**INSTRUCTIONS FOR THE TASK:** Your answer must be the records below, printed exactly.

**DATA FOR THIS EXERCISE:**
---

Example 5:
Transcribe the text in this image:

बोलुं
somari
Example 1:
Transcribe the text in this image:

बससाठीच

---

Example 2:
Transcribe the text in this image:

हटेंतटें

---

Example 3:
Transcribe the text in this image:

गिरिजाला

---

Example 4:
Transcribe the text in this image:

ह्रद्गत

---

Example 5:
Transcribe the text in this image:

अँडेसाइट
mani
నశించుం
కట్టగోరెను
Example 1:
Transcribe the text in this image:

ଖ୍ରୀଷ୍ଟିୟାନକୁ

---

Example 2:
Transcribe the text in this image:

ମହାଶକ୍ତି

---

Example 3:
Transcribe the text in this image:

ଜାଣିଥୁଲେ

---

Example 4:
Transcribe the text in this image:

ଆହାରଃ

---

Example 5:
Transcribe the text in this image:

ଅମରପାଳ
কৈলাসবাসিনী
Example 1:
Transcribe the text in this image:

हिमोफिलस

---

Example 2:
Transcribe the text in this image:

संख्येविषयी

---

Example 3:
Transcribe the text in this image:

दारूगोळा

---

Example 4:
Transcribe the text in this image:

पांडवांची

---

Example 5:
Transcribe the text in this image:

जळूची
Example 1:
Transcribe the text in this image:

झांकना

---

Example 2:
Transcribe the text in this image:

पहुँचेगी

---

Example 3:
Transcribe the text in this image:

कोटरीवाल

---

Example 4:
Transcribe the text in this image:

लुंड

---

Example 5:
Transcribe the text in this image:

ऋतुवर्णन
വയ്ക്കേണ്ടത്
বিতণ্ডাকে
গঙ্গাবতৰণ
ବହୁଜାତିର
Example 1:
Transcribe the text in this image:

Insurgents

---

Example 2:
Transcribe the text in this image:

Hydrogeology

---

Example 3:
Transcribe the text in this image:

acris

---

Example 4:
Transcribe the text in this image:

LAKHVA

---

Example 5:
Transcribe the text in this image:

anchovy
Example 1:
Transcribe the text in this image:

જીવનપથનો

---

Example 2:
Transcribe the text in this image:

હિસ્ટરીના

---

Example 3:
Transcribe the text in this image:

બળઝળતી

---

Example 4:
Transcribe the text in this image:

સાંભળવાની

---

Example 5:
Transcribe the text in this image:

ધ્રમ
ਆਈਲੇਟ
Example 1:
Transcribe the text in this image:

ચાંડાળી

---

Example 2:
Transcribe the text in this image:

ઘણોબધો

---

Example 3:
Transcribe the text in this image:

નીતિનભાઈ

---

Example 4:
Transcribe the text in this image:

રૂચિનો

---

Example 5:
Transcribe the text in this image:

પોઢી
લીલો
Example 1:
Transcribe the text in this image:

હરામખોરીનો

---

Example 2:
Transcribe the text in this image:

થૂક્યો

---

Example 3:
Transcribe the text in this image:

**COMPLETED TASK:**
---

Example 5:
Transcribe the text in this image:

बोलुं
somari
Example 1:
Transcribe the text in this image:

बससाठीच

---

Example 2:
Transcribe the text in this image:

हटेंतटें

---

Example 3:
Transcribe the text in this image:

गिरिजाला

---

Example 4:
Transcribe the text in this image:

ह्रद्गत

---

Example 5:
Transcribe the text in this image:

अँडेसाइट
mani
నశించుం
కట్టగోరెను
Example 1:
Transcribe the text in this image:

ଖ୍ରୀଷ୍ଟିୟାନକୁ

---

Example 2:
Transcribe the text in this image:

ମହାଶକ୍ତି

---

Example 3:
Transcribe the text in this image:

ଜାଣିଥୁଲେ

---

Example 4:
Transcribe the text in this image:

ଆହାରଃ

---

Example 5:
Transcribe the text in this image:

ଅମରପାଳ
কৈলাসবাসিনী
Example 1:
Transcribe the text in this image:

हिमोफिलस

---

Example 2:
Transcribe the text in this image:

संख्येविषयी

---

Example 3:
Transcribe the text in this image:

दारूगोळा

---

Example 4:
Transcribe the text in this image:

पांडवांची

---

Example 5:
Transcribe the text in this image:

जळूची
Example 1:
Transcribe the text in this image:

झांकना

---

Example 2:
Transcribe the text in this image:

पहुँचेगी

---

Example 3:
Transcribe the text in this image:

कोटरीवाल

---

Example 4:
Transcribe the text in this image:

लुंड

---

Example 5:
Transcribe the text in this image:

ऋतुवर्णन
വയ്ക്കേണ്ടത്
বিতণ্ডাকে
গঙ্গাবতৰণ
ବହୁଜାତିର
Example 1:
Transcribe the text in this image:

Insurgents

---

Example 2:
Transcribe the text in this image:

Hydrogeology

---

Example 3:
Transcribe the text in this image:

acris

---

Example 4:
Transcribe the text in this image:

LAKHVA

---

Example 5:
Transcribe the text in this image:

anchovy
Example 1:
Transcribe the text in this image:

જીવનપથનો

---

Example 2:
Transcribe the text in this image:

હિસ્ટરીના

---

Example 3:
Transcribe the text in this image:

બળઝળતી

---

Example 4:
Transcribe the text in this image:

સાંભળવાની

---

Example 5:
Transcribe the text in this image:

ધ્રમ
ਆਈਲੇਟ
Example 1:
Transcribe the text in this image:

ચાંડાળી

---

Example 2:
Transcribe the text in this image:

ઘણોબધો

---

Example 3:
Transcribe the text in this image:

નીતિનભાઈ

---

Example 4:
Transcribe the text in this image:

રૂચિનો

---

Example 5:
Transcribe the text in this image:

પોઢી
લીલો
Example 1:
Transcribe the text in this image:

હરામખોરીનો

---

Example 2:
Transcribe the text in this image:

થૂક્યો

---

Example 3:
Transcribe the text in this image:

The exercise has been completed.